While the Constitution supposedly ensures everyone is afforded a fair trial, a new paper by the National Association of Criminal Defense Lawyers (NACDL) says that exercising the right to trial poses many high risks. Because of this, many federal criminal defendants are encouraged to plead guilty to crimes they did not commit in order to prevent years or decades in prison.

The U.S. federal court system offers two strict options for federal criminal defendants. Defendants can either plead guilty and receive a less severe consequence, or they can exercise their right to a free trial and risk years in prisons. A new publication by the NACDL, “The Trial Penalty: The Sixth Amendment Right to Trial on the Verge of Extinction and How to Save It”,  shows that innocent people are persuaded to plead guilty to escape the more severe penalty.

The NACDL cited one difficult case centered around life insurance policy purchases. The criminal defendants in question were Christian Allmendinger and Brent Oncale. Both men were partners and charged for the same crimes. While Oncale pleaded guilty, Allmendinger went to trial where Oncale testified against him. Allmendinger was found guilty and given a 45-year sentence. Initially given 10 years, Oncale’s sentence was reduced to 5 years after he testified against his former partner.
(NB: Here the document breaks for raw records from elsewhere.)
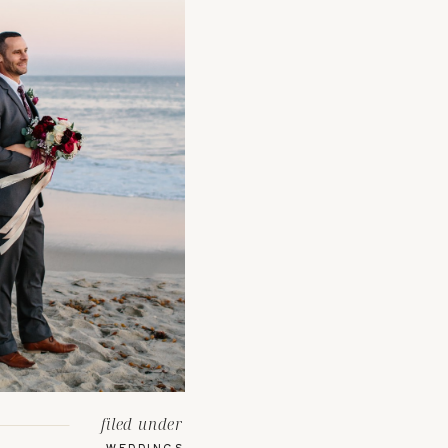
filed under
WEDDINGS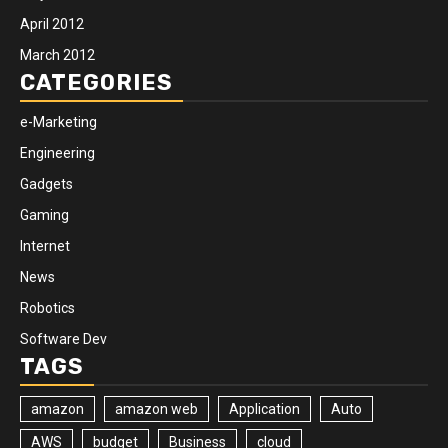
April 2012
March 2012
CATEGORIES
e-Marketing
Engineering
Gadgets
Gaming
Internet
News
Robotics
Software Dev
TAGS
amazon
amazon web
Application
Auto
AWS
budget
Business
cloud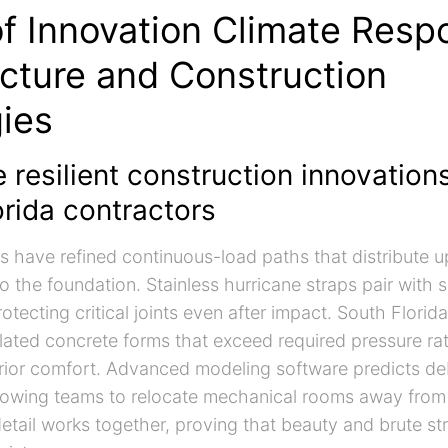
of Innovation Climate Resp
ecture and Construction
gies
 resilient construction innovation
rida contractors
s have refined continuous-load paths that distribute up
o the foundation. Stainless hurricane straps pair with s
tecting critical joints even after impact. South Florid
ulated concrete forms that exceed required pressure ra
terior comfort. Advanced modeling software predicts de
allowing teams to relocate mechanical rooms away fro
etail works together, proving that beauty and brute st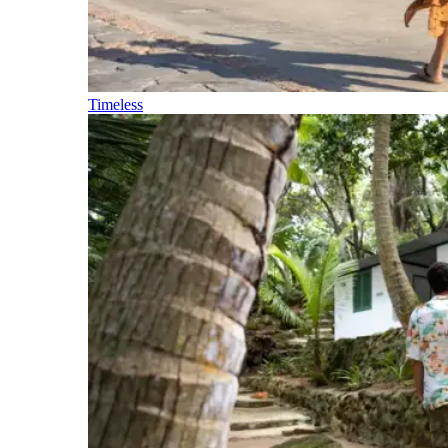
Timeless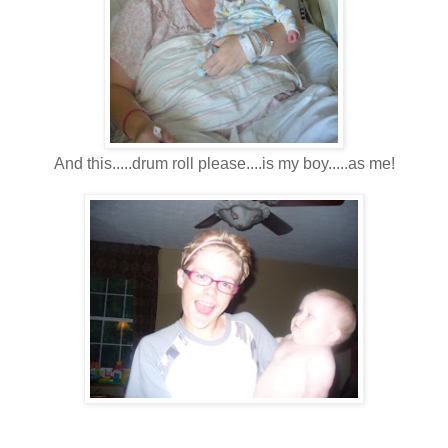
And this.....drum roll please....is my boy.....as me!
The NACDL poses this example as to why the criminal justice system is rigged with incentives and loopholes.

The NACDL writes, “Guilty pleas have replaced trials for a very simple reason: individuals who choose to exercise their Sixth Amendment right to trial face exponentially higher sentences if they invoke the right to trial and lose. Faced with this choice, individuals almost uniformly surrender the right to trial rather than insist on proof beyond a reasonable doubt, defense lawyers spend most of their time negotiating guilty pleas rather than ensuring that police and the government respect the boundaries of the law including the proof beyond a reasonable doubt standard, and judges dedicate their time to administering plea allocutions rather than evaluating the constitutional and legal aspects of the government’s case and police conduct.”

Notably, the criminal justice system is also unable to accommodate the current caseload if all defendants decided to exercise their right to a fair trial.